The show premiered at the Lindhurst Theatre on Jan. 23 and ran to Jan. 27. Itsstory details the inner turmoil and struggles of the newlywed Hedda Gabler, played by junior Theatre major Christine Galyean. Gabler copes with dissatisfaction for her partner Jorgen Tesman, played by senior Parker Johnson, who is referred to by the other characters as a “simple soul”.
The play captures Gabler as her life is thrown into disarray by her former lover and Tesman’s academic rival, Ejlert Lovborg, played by senior Chris Bozzini, when he comes back into her life. The main source of conflict from the play comes from Gabler trying to cope with her jealousy for Lovborg’s new best-selling work and his companionship with Thea Elvsted, played by senior Mallory Erwin, who supports him while writing it.
Gabler’s on-stage antics include brandishing her pistols in front of guests, openly insulting her aunt’s personal fashion and threatening to set Elvsted’s hair on fire. Johnson doesn’t think her cruelty is understated in the play. “The character of Hedda is compelling for audiences because of how ridiculously wicked she can be. People just can’t quite understand her motives. But many find humane moments in her throughout the play,” Johnson wrote in an email.
In such a complex role, Galyean wrote that she tried to look deeper than the outward craziness that Hedda is infamous for. “I took my focus from her erratic behavior and tried to ground it in the reality of her situation. I don’t think Hedda wanted to be mean and crude, but in a world where…men have suppressed her, she learned that it’s the only way you can survive and come out on top. She just wants to live freely, on her own terms,” Galyean wrote in an email.
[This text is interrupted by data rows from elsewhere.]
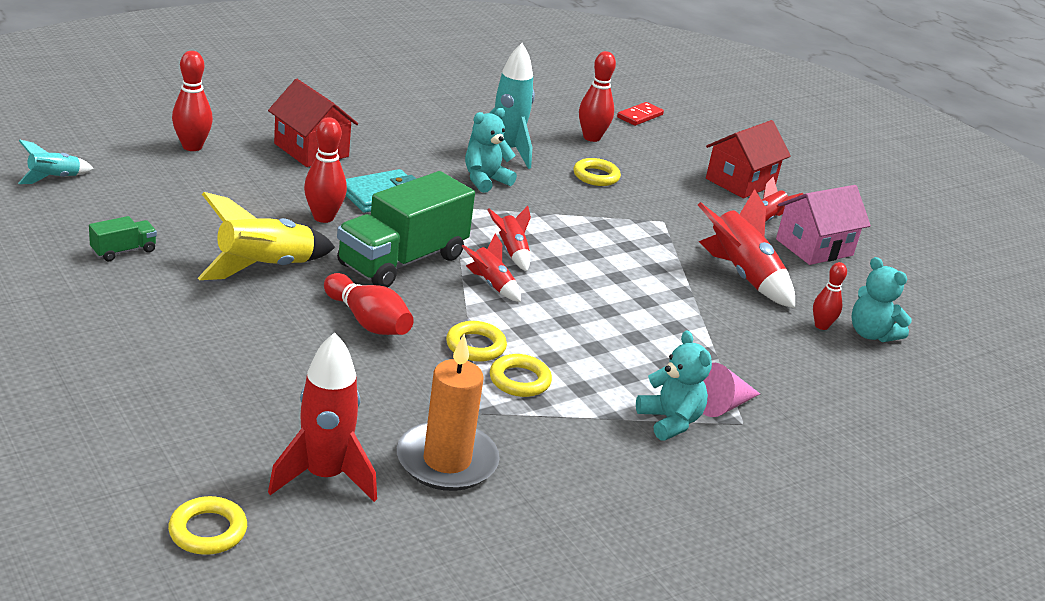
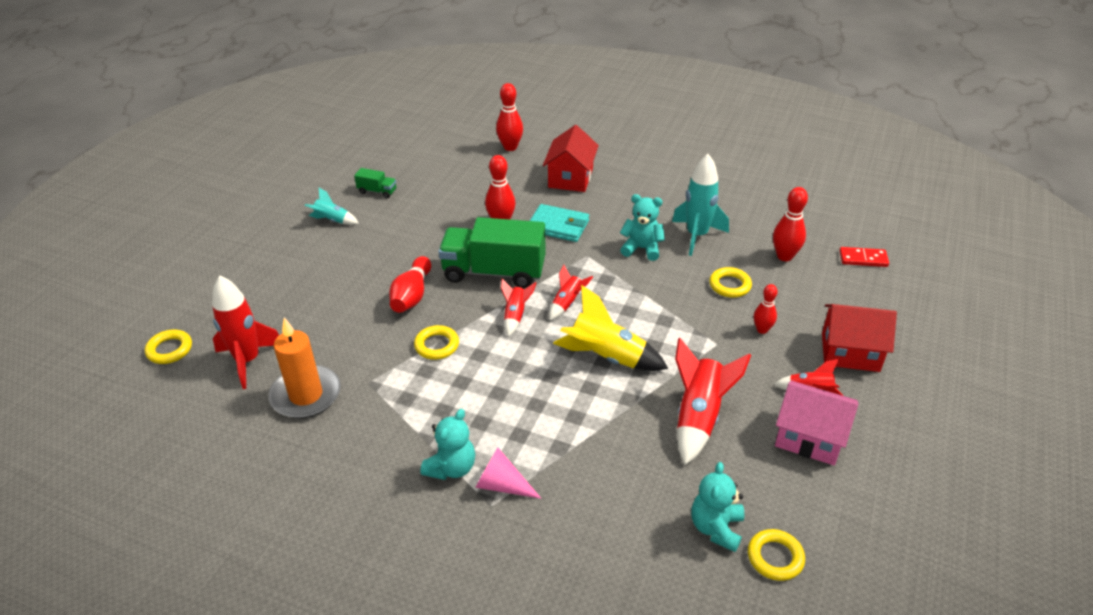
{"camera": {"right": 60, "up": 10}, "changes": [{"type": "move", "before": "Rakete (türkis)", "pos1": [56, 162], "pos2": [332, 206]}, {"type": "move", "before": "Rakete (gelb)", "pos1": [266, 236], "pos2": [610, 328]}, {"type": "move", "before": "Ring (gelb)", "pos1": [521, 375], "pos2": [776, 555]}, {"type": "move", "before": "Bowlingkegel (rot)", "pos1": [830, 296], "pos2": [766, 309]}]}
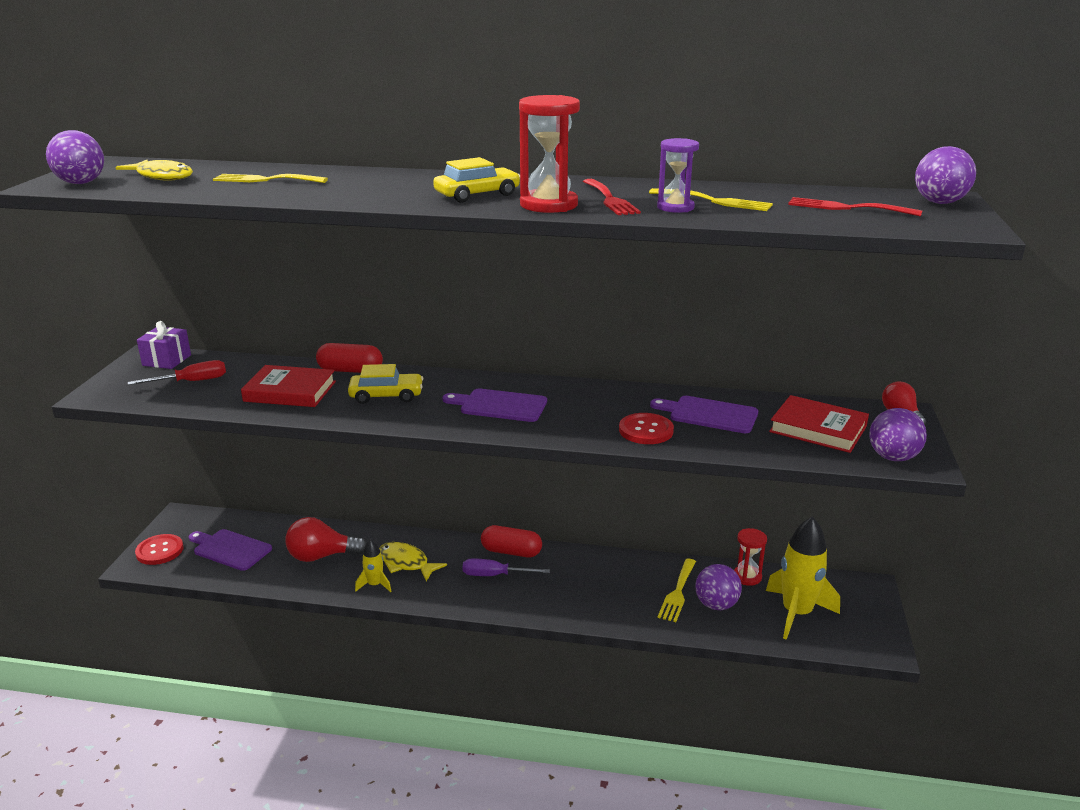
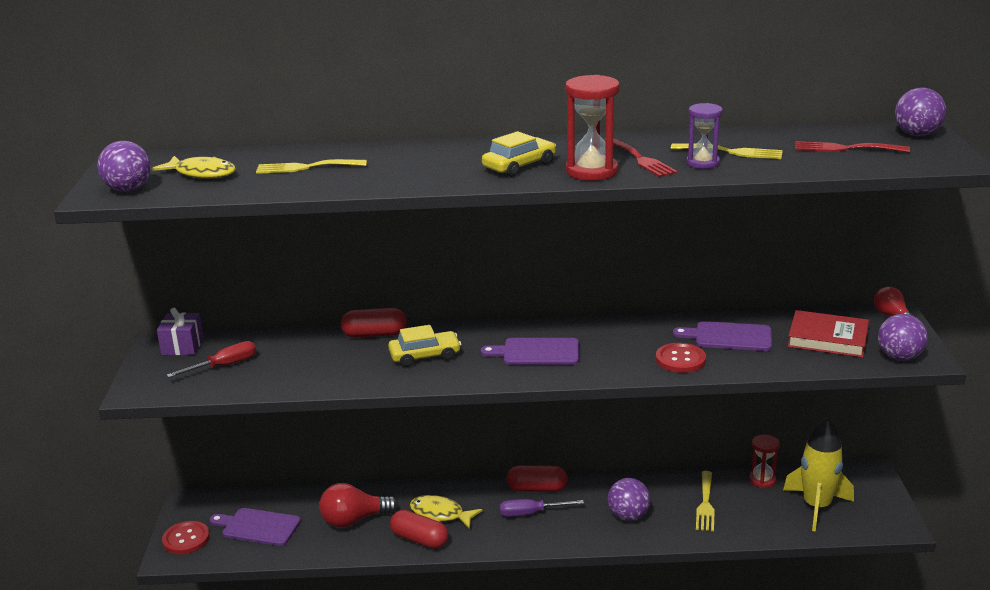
{"camera": {"right": -10, "up": 0}, "changes": [{"type": "replace", "before": "Rakete (gelb)", "after": "Kapsel (rot)", "pos1": [373, 565], "pos2": [419, 529]}, {"type": "move", "before": "Ball (lila)", "pos1": [718, 587], "pos2": [629, 499]}, {"type": "delete", "before": "Buch (rot)", "pos1": [288, 386]}]}
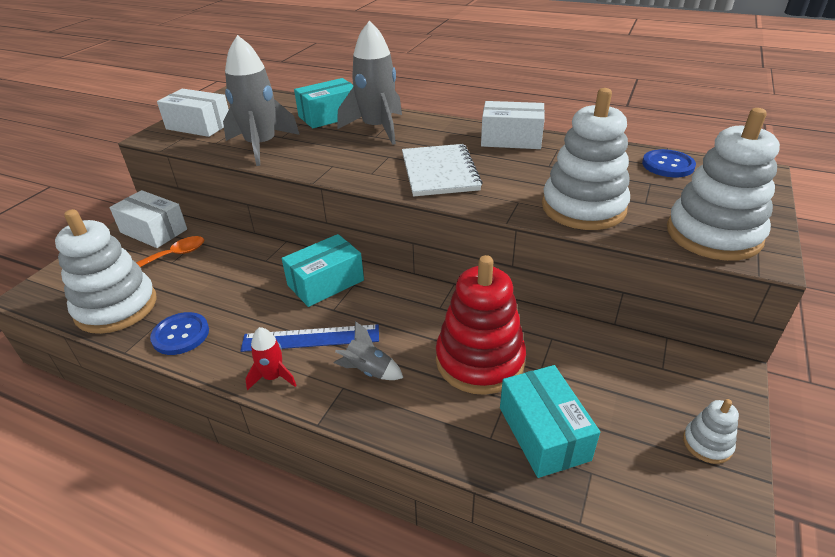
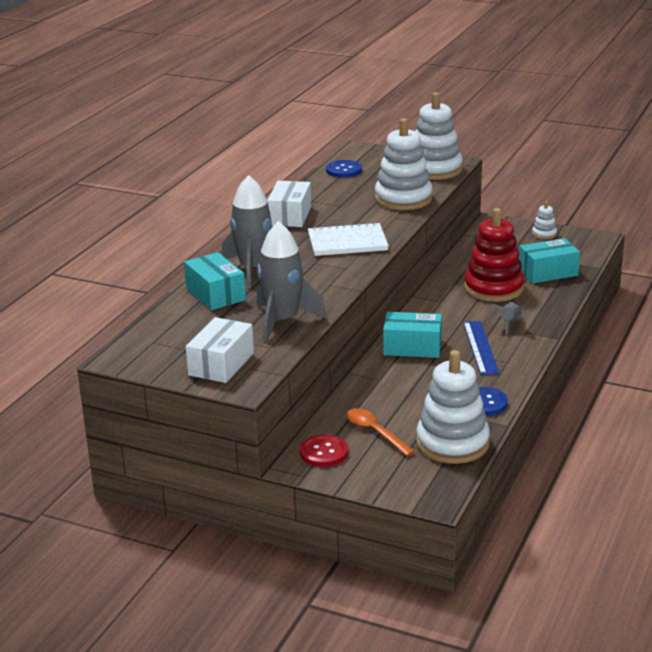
{"camera": {"right": -90, "up": -10}, "changes": [{"type": "replace", "before": "Schachtel (weiß)", "after": "Knopf (rot)", "pos1": [148, 219], "pos2": [324, 451]}, {"type": "rotate", "before": "Schachtel (türkis)", "pos1": [323, 270], "pos2": [412, 335], "turn": -45}, {"type": "delete", "before": "Rakete (rot)", "pos1": [271, 358]}]}
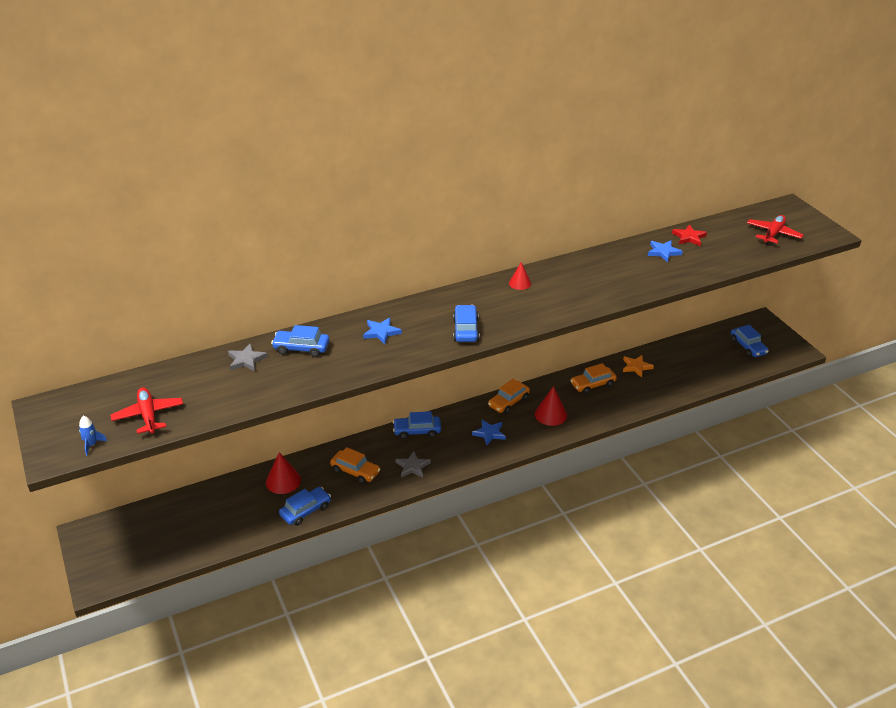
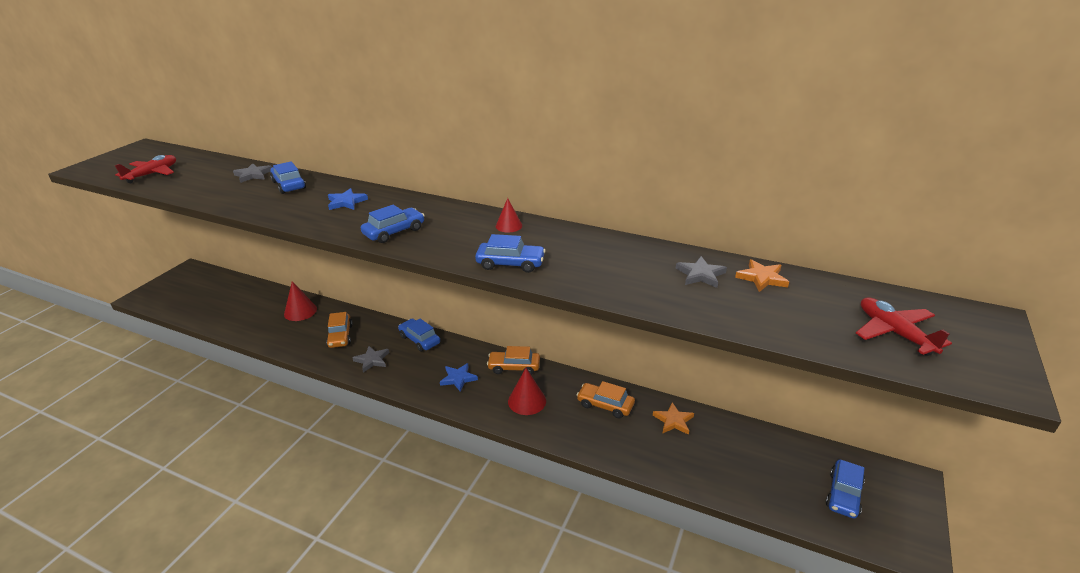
{"camera": {"right": 50, "up": -5}, "changes": [{"type": "move", "before": "Auto (blau)", "pos1": [305, 506], "pos2": [510, 253]}, {"type": "recolor", "before": "Stern (blau)", "after": "Stern (grau)", "pos1": [665, 251], "pos2": [701, 272]}, {"type": "recolor", "before": "Stern (rot)", "after": "Stern (orange)", "pos1": [689, 235], "pos2": [762, 275]}, {"type": "rotate", "before": "Flugzeug (rot)", "pos1": [775, 230], "pos2": [904, 326], "turn": -105}, {"type": "delete", "before": "Rakete (blau)", "pos1": [93, 436]}]}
Galyean’s performance of Gabler is punctuated with outbursts of rage for her economic state, marriage to Tesman and the lost relationship with Lovborg. As Gabler copes with the disparity between her expectations and the reality she faces, the audience witnesses a tragic unfolding of events
In an excerpt from the play’s program, Smith wrote about the perplexing nature of her character, and said the reason for the play’s sustained popularity since its first performance in 1891 may lie in the fact that “you just can’t figureHedda out.”
“Hedda Gabler stands as one of the most fascinating figures in modern drama,” Smith wrote “[She] commands the center of Henrik Ibsen’s strikingly contemporary investigation of power.”
Johnson wrote that various elements allow the audience to fully immerse themselves in the story. “The plot itself is pretty scandalous. It makes audiences feel like they are looking through a window of an actual family home … with the combination of costumes, lighting, sound and characters, this truly made the story feel like it was actually happening in front of the audience,”Johnson wrote.
Smith wrote that although the play is 128 years old, the raw display of human nature makes it relatable to Pepperdine students today.
“They saw real relationships, struggles and human problems dealt with in a visceral, truthful way,” Smith wrote. “Fashions change, but human nature doesn’t really change that much.”
Theatre-goers can look forward to the rest of Pepperdine’s spring productions: “The Pirates of Penzance” (Feb. 21 to Feb. 24) and “Medea” ( April 4 to April 7). Tickets are $10 for students and $20 at regular price. They can be purchased online or at the box office at Smothers Theatre.